*** Opening of DATA FOR REVIEW ***
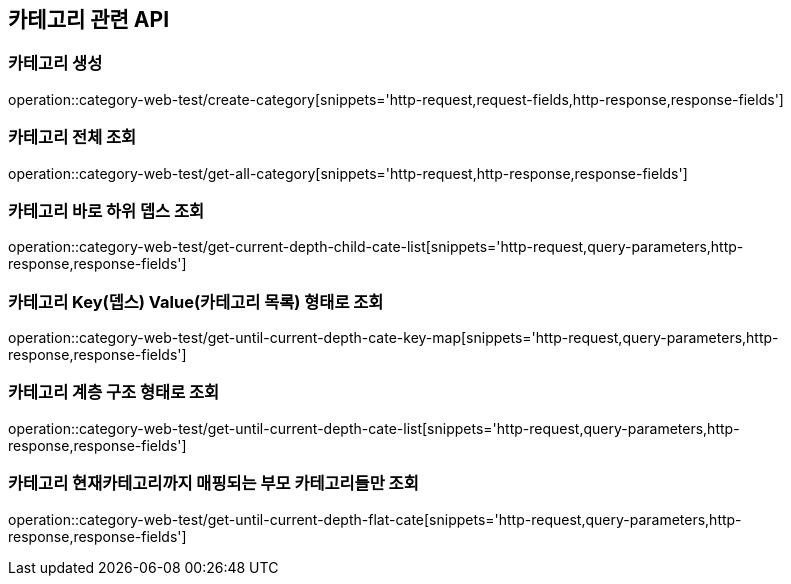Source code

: == 카테고리 관련 API

=== 카테고리 생성

operation::category-web-test/create-category[snippets='http-request,request-fields,http-response,response-fields']

=== 카테고리 전체 조회

operation::category-web-test/get-all-category[snippets='http-request,http-response,response-fields']

=== 카테고리 바로 하위 뎁스 조회

operation::category-web-test/get-current-depth-child-cate-list[snippets='http-request,query-parameters,http-response,response-fields']

=== 카테고리 Key(뎁스) Value(카테고리 목록) 형태로 조회

operation::category-web-test/get-until-current-depth-cate-key-map[snippets='http-request,query-parameters,http-response,response-fields']

=== 카테고리 계층 구조 형태로 조회

operation::category-web-test/get-until-current-depth-cate-list[snippets='http-request,query-parameters,http-response,response-fields']

=== 카테고리 현재카테고리까지 매핑되는 부모 카테고리들만 조회

operation::category-web-test/get-until-current-depth-flat-cate[snippets='http-request,query-parameters,http-response,response-fields']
*** Close of DATA FOR REVIEW ***
Take every entry above and transcribe it exactly, with no pictures in the copy.

Source code

: == 카테고리 관련 API

=== 카테고리 생성

operation::category-web-test/create-category[snippets='http-request,request-fields,http-response,response-fields']

=== 카테고리 전체 조회

operation::category-web-test/get-all-category[snippets='http-request,http-response,response-fields']

=== 카테고리 바로 하위 뎁스 조회

operation::category-web-test/get-current-depth-child-cate-list[snippets='http-request,query-parameters,http-response,response-fields']

=== 카테고리 Key(뎁스) Value(카테고리 목록) 형태로 조회

operation::category-web-test/get-until-current-depth-cate-key-map[snippets='http-request,query-parameters,http-response,response-fields']

=== 카테고리 계층 구조 형태로 조회

operation::category-web-test/get-until-current-depth-cate-list[snippets='http-request,query-parameters,http-response,response-fields']

=== 카테고리 현재카테고리까지 매핑되는 부모 카테고리들만 조회

operation::category-web-test/get-until-current-depth-flat-cate[snippets='http-request,query-parameters,http-response,response-fields']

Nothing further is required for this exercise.